Eston Park Academy (formerly Eston Park School) was a mixed academy and sixth form in Teesville, Middlesbrough, North Yorkshire, England. It merged with neighbouring Gillbrook Academy in September 2014 and now forms part of a new single Hillsview Academy. The new merged academy is run by the Academies Enterprise Trust (as were the two former schools).

It had five houses: Durham, Lincoln, Ripon, York and Normanby (the house for the Sixth Form).

==History==
Sarah Metcalfe Comprehensive School on Burns Road, a former secondary modern school, and Stapleton secondary school merged in 1991 and became Eston Park School. On 31 January 2018, a large fire occurred, which is believed to have started in the Lincoln house area. No injuries were reported as the school had been closed since 2014. Cleveland Fire Brigade were called to the scene at 7:15 PM and controlled the fire around 10PM. Hillsview Academy was not affected.

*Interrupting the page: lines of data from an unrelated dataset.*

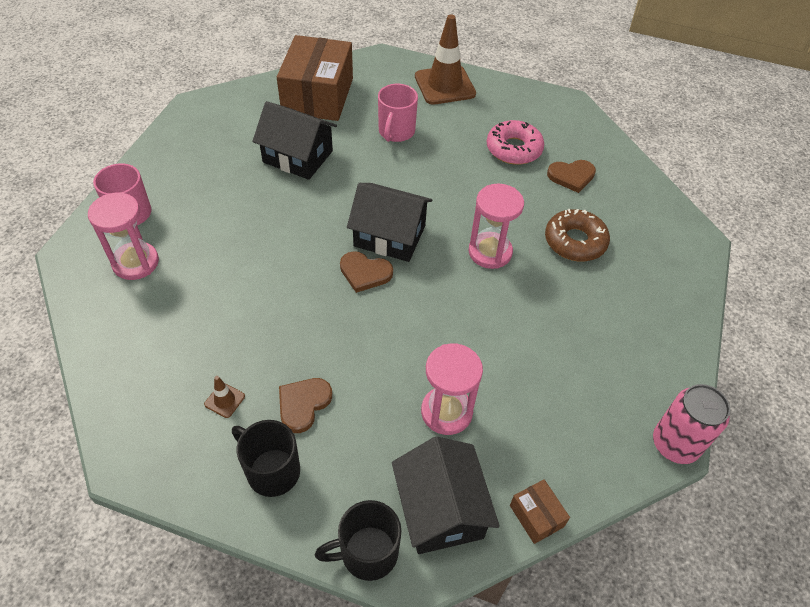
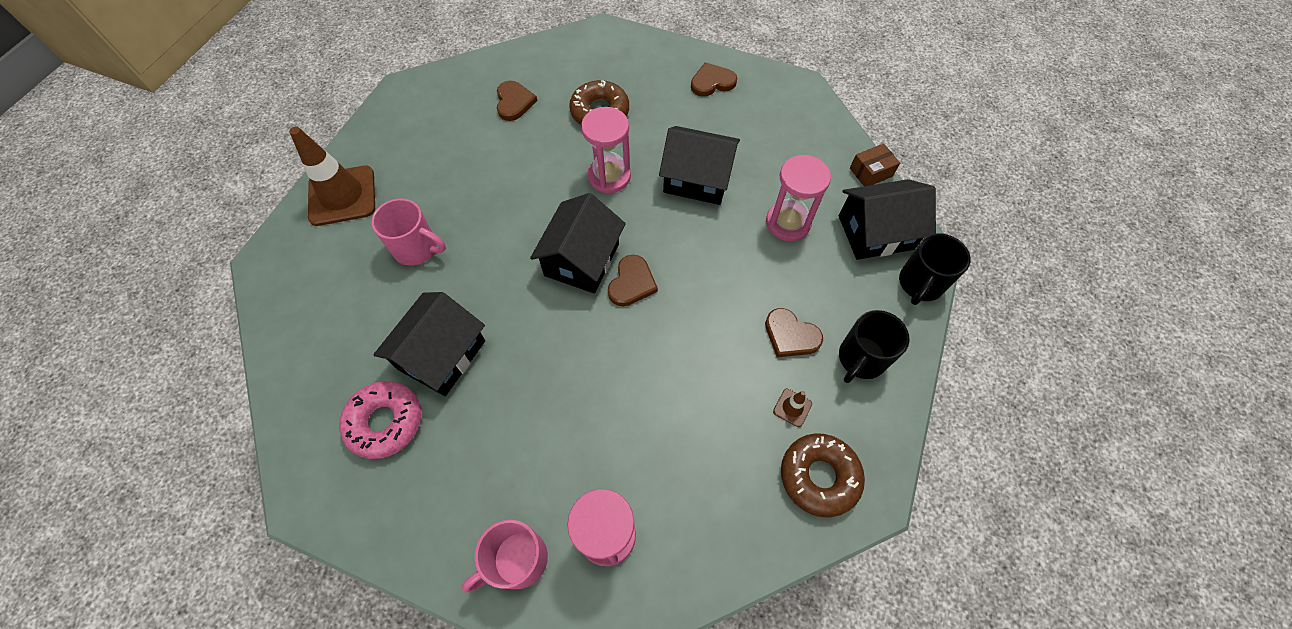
camera: 85 degrees left, 10 degrees up
(153, 418) = (819, 476): none -> brown donut
(317, 96) = (325, 335): brown box -> none
(367, 553) = (920, 284): black mug -> black mug turned 45 degrees clockwise
(497, 326) = (697, 179): none -> black house
(514, 149) = (466, 143): pink donut -> pink donut (385, 422)
(648, 343) = (712, 82): none -> brown heart
(675, 444) = (801, 84): pink can -> none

==Ofsted and academic achievement==
In December 2009, the Ofsted report rated the school as "good", one that "provides a good standard of education and one that is improving under the positive leadership of the headteacher". Ofsted stated that "the school is determined that all students should be enabled to fulfil their dreams by developing into the business and community leaders of tomorrow". In May 2013 the school was judged inadequate by Ofsted.

On 1 January 2012, the school became an academy. Neighbouring Gillbrook College also become an academy and was renamed Gillbrook Academy.